Answers:
您可以使用pandas.cut
:
bins = [0, 1, 5, 10, 25, 50, 100]
df['binned'] = pd.cut(df['percentage'], bins)
print (df)
percentage binned
0 46.50 (25, 50]
1 44.20 (25, 50]
2 100.00 (50, 100]
3 42.12 (25, 50]
bins = [0, 1, 5, 10, 25, 50, 100]
labels = [1,2,3,4,5,6]
df['binned'] = pd.cut(df['percentage'], bins=bins, labels=labels)
print (df)
percentage binned
0 46.50 5
1 44.20 5
2 100.00 6
3 42.12 5
bins = [0, 1, 5, 10, 25, 50, 100]
df['binned'] = np.searchsorted(bins, df['percentage'].values)
print (df)
percentage binned
0 46.50 5
1 44.20 5
2 100.00 6
3 42.12 5
...然后value_counts
or groupby
和合计size
:
s = pd.cut(df['percentage'], bins=bins).value_counts()
print (s)
(25, 50] 3
(50, 100] 1
(10, 25] 0
(5, 10] 0
(1, 5] 0
(0, 1] 0
Name: percentage, dtype: int64
s = df.groupby(pd.cut(df['percentage'], bins=bins)).size()
print (s)
percentage
(0, 1] 0
(1, 5] 0
(5, 10] 0
(10, 25] 0
(25, 50] 3
(50, 100] 1
dtype: int64
默认cut
返回categorical
。
Series
像这样的方法Series.value_counts()
将使用所有类别,即使数据中不存在某些类别,也可以使用categorical 操作。

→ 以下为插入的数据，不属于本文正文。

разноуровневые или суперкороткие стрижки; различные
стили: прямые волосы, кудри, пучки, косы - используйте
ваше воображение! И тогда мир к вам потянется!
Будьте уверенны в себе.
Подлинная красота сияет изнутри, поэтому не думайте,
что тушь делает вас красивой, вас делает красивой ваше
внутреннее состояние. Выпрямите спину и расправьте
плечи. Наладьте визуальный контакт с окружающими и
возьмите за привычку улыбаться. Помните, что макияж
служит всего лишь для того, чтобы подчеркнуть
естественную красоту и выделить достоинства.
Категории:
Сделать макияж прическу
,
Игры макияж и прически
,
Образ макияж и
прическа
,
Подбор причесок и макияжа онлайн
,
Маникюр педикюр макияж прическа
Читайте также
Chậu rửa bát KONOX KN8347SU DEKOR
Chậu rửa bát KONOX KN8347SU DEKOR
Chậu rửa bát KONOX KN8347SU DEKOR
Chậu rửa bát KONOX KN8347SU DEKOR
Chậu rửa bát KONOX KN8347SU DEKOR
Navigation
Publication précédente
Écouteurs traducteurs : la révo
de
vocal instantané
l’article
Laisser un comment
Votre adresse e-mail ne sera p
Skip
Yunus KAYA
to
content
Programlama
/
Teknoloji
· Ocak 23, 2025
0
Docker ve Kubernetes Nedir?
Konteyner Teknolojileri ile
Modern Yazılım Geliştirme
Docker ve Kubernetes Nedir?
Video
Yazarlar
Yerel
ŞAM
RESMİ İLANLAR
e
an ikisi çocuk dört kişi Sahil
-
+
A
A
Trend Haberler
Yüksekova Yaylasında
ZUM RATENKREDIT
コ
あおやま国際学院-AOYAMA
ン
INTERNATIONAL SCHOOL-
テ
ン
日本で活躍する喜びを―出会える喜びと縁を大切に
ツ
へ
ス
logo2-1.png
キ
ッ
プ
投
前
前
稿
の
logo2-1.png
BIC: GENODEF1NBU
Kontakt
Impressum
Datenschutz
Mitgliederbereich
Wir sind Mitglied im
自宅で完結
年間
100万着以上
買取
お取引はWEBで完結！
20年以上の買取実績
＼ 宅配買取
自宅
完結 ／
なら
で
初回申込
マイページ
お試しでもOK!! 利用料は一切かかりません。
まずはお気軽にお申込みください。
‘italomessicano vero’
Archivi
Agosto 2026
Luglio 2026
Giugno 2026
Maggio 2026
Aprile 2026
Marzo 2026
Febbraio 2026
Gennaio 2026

df.groupby(pd.cut(df['percentage'], bins=bins)).mean()
吗?
numba
模块加速。在大型数据集(500k >
)pd.cut
上,对数据进行合并可能会非常慢。
我编写了自己的函数,numba
并进行了及时编译,这大约16x
要快一些:
from numba import njit
@njit
def cut(arr):
bins = np.empty(arr.shape[0])
for idx, x in enumerate(arr):
if (x >= 0) & (x < 1):
bins[idx] = 1
elif (x >= 1) & (x < 5):
bins[idx] = 2
elif (x >= 5) & (x < 10):
bins[idx] = 3
elif (x >= 10) & (x < 25):
bins[idx] = 4
elif (x >= 25) & (x < 50):
bins[idx] = 5
elif (x >= 50) & (x < 100):
bins[idx] = 6
else:
bins[idx] = 7
return bins
cut(df['percentage'].to_numpy())
# array([5., 5., 7., 5.])
可选:您还可以将其作为字符串映射到垃圾箱:
a = cut(df['percentage'].to_numpy())
conversion_dict = {1: 'bin1',
2: 'bin2',
3: 'bin3',
4: 'bin4',
5: 'bin5',
6: 'bin6',
7: 'bin7'}
bins = list(map(conversion_dict.get, a))
# ['bin5', 'bin5', 'bin7', 'bin5']
速度比较:
# create dataframe of 8 million rows for testing
dfbig = pd.concat([df]*2000000, ignore_index=True)
dfbig.shape
# (8000000, 1)
%%timeit
cut(dfbig['percentage'].to_numpy())
# 38 ms ± 616 µs per loop (mean ± std. dev. of 7 runs, 10 loops each)
%%timeit
bins = [0, 1, 5, 10, 25, 50, 100]
labels = [1,2,3,4,5,6]
pd.cut(dfbig['percentage'], bins=bins, labels=labels)
# 215 ms ± 9.76 ms per loop (mean ± std. dev. of 7 runs, 10 loops each)
bins = [0, 1, 5, 10, 25, 50, 100]
,我可以说创建5个垃圾箱,它将按平均削减量进行削减吗?例如,我有110条记录,我想将它们切成5个槽,每个槽中有22条记录。